Recent research from Deloitte surveying Gen Z and Millennials showed high levels of burnout resulting from ongoing workplace stress. Not only did 43% of Millennials and 45% of Gen Z respondents indicate they feel burned out due to workplace intensity and demands, but more than four out of 10 respondents also said that burnout was a leading reason to quit their jobs. Worse, 25% of Millennials and 20% of Gen Zs said that their employers didn’t take burnout seriously.

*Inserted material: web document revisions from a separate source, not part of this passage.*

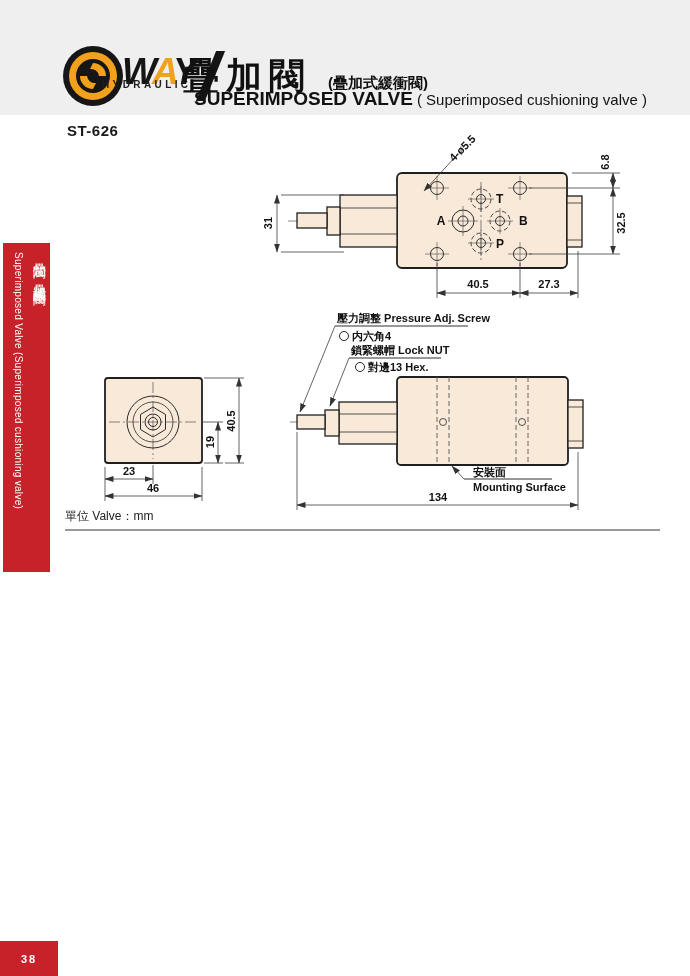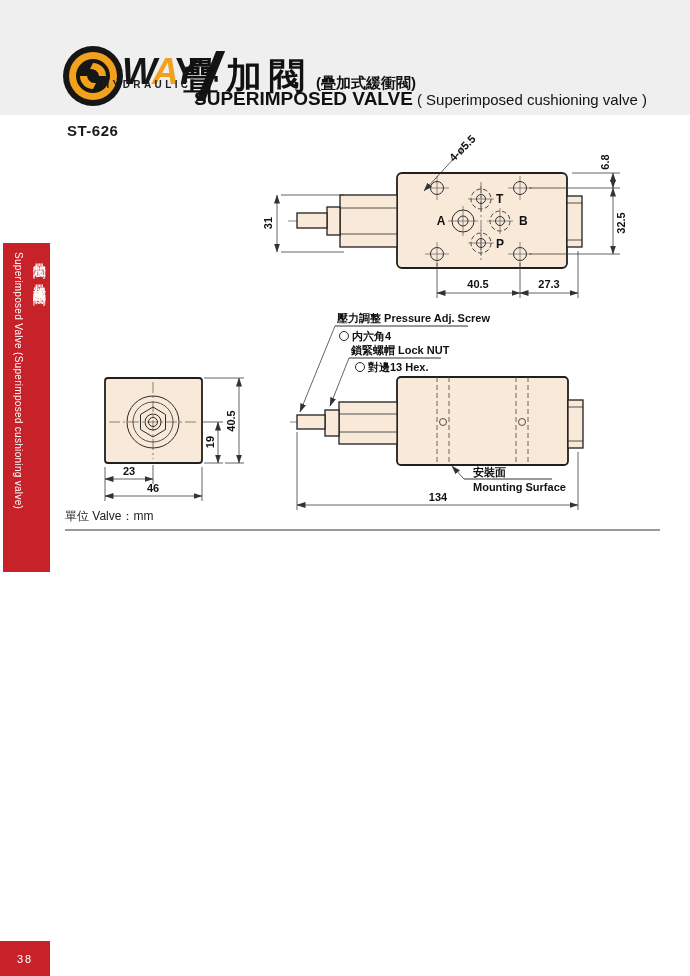--- a/index.html
+++ b/index.html
@@ -11,36 +11,36 @@
   .logo-mark{position:absolute;left:0;top:0;}
   .logo-way{position:absolute;left:60px;top:8px;font-style:italic;font-weight:900;
             font-size:37px;letter-spacing:-3px;line-height:1;text-align:right;}
   .logo-way .w,.logo-way .y{color:#151515;}
   .logo-way .a{color:#f2a11d;}
   .logo-slash{position:absolute;left:144px;top:6px;width:9px;height:50px;background:#151515;transform:skewX(-22deg);}
   .logo-sub{position:absolute;left:40px;top:34px;font-weight:700;font-size:10px;letter-spacing:3.4px;color:#1d1d1d;}
   
   .title-zh{position:absolute;left:183px;top:52px;white-space:nowrap;}
   .title-zh .big{font-size:36px;font-weight:700;letter-spacing:7px;color:#111;}
-  .title-zh .note{font-size:15px;font-weight:700;color:#111;margin-left:4px;}
+  .title-zh .note{font-size:15px;font-weight:700;color:#111;margin-left:16px;}
   .title-en{position:absolute;left:180px;top:88px;white-space:nowrap;padding-left:14px;}
   .title-en .big{font-size:19px;font-weight:700;color:#111;}
   .title-en .note{font-size:15px;color:#111;margin-left:4px;}
   .model{position:absolute;left:67px;top:122px;font-size:15px;font-weight:700;letter-spacing:0.5px;}
   
   .side-tab{position:absolute;left:3px;top:243px;width:47px;height:329px;background:#c7222a;
             display:flex;justify-content:flex-end;box-sizing:border-box;padding-top:9px;}
   .side-tab .cols{writing-mode:vertical-rl;height:100%;}
   .side-tab .zh{color:#fff;font-size:13px;letter-spacing:2px;line-height:22px;}
   .side-tab .en{color:#fff;font-size:10px;line-height:20px;letter-spacing:0.3px;}
   
   .unit-note{position:absolute;left:65px;top:508px;font-size:12px;color:#222;}
   .rule{position:absolute;left:65px;top:529px;width:595px;height:2px;background:#9a9a9a;}
-  .page-num{position:absolute;left:0;top:941px;width:50px;height:35px;background:#c7222a;
-            color:#fff;font-size:11px;font-weight:400;letter-spacing:2px;
+  .page-num{position:absolute;left:0;top:941px;width:58px;height:35px;background:#c7222a;
+            color:#fff;font-size:11px;font-weight:700;letter-spacing:2px;
             display:flex;align-items:center;justify-content:center;}
   
   .drawing{position:absolute;left:60px;top:135px;}
   .fillbody{fill:#f9e9d9;stroke:#1f1f1f;stroke-width:1.8;}
   .part{fill:#f9e9d9;stroke:#1f1f1f;stroke-width:1.3;}
   .thin{fill:none;stroke:#2a2a2a;stroke-width:1;}
   .thin2{fill:none;stroke:#2a2a2a;stroke-width:0.8;}
   .dim{fill:none;stroke:#3c3c3c;stroke-width:0.8;}
   .cl{fill:none;stroke:#555;stroke-width:0.7;stroke-dasharray:11 3 2 3;}
   .dashc{fill:none;stroke:#444;stroke-width:1;stroke-dasharray:4.5 2.5;}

These statistics cannot be ignored. Individuals are prioritizing mental health more than ever and aren’t afraid to leave positions that don’t support their well-being. In 2022, more employers began investing in wellness programs, including in-office offerings like meditation classes and stress management workshops. With the rise of remote and hybrid work models, wellness programs have evolved to include credits toward fitness programs and healthy food prep services, increased availability of telehealth and online health consultations, and intentional social gatherings.
What To Expect in 2023
Employers must evaluate how their organization can support employees as a larger employee retention strategy. Putting employees first boosts the employee experience, and yields improved engagement, higher productivity, and increased morale while minimizing sick leave costs. In 2023, more employers will invest in mental health with trends such as wellness apps, nutrition education, and functional fitness to help enhance employee performance while keeping them strong and healthy.
Focusing on Diversity, Equity, and Inclusion Protocols and Policies
Workplaces will be more diverse than ever in 2023, accelerating the 2021 and 2022 trends of diversity, equity, and inclusion (DEI). But it’s more than just a rising trend.
Recent years have seen society’s demand for fair practices and safe workplaces for everyone. Increased connectivity makes it more difficult for companies and individuals to hide injustices, and the public is holding organizations, companies, and brands accountable for their missteps.
Incorporating mental health awareness, accommodations for people with disabilities, and supporting people’s rights regardless of the color of their skin, gender, or sexual orientation.
Although there have been significant strides, organizations and decision-makers must prioritize DEI, not only to support positive public perception but also to support employee retention. According to data from Deloitte, an organization’s lack of commitment to DEI is among the chief factors driving employees to leave within two years, while inclusive environments entice workers to stay for five years or longer.
Looking Ahead to 2023
This is a trend that organizations, leaders, and decision-makers must pay attention to while maintaining awareness of their role in creating an inclusive, equitable, and diverse environment. Consider focusing on DEI initiatives such as awareness and support of gender identity and expression, multigenerational workforces, and employee mental health.
Awareness of microaggressions and unconscious biases is essential, particularly because even what seems like a subtle or unintended insult can increase stress and employee turnover while perpetuating the prejudices that society is trying to eradicate. To promote equity across the workforce, transparency and clarity in all processes are key.
Assess Your Workplace and Plan for the Future
Before the ball drops and we officially bid goodbye to 2022, it’s essential for organizations to reflect not only on their goals for the year ahead but also on how well they’re keeping up with the current year’s most important trends. Adapting to meet trends like adopting employee-first hybrid and remote work policies, flexible schedules, multifunctional workspaces, resimercial design, employee health and wellness, and DEI helps promote a healthy, robust culture. It’s also a critical step in starting 2023 in a strong, successful manner while creating an employee experience that attracts and retains talent.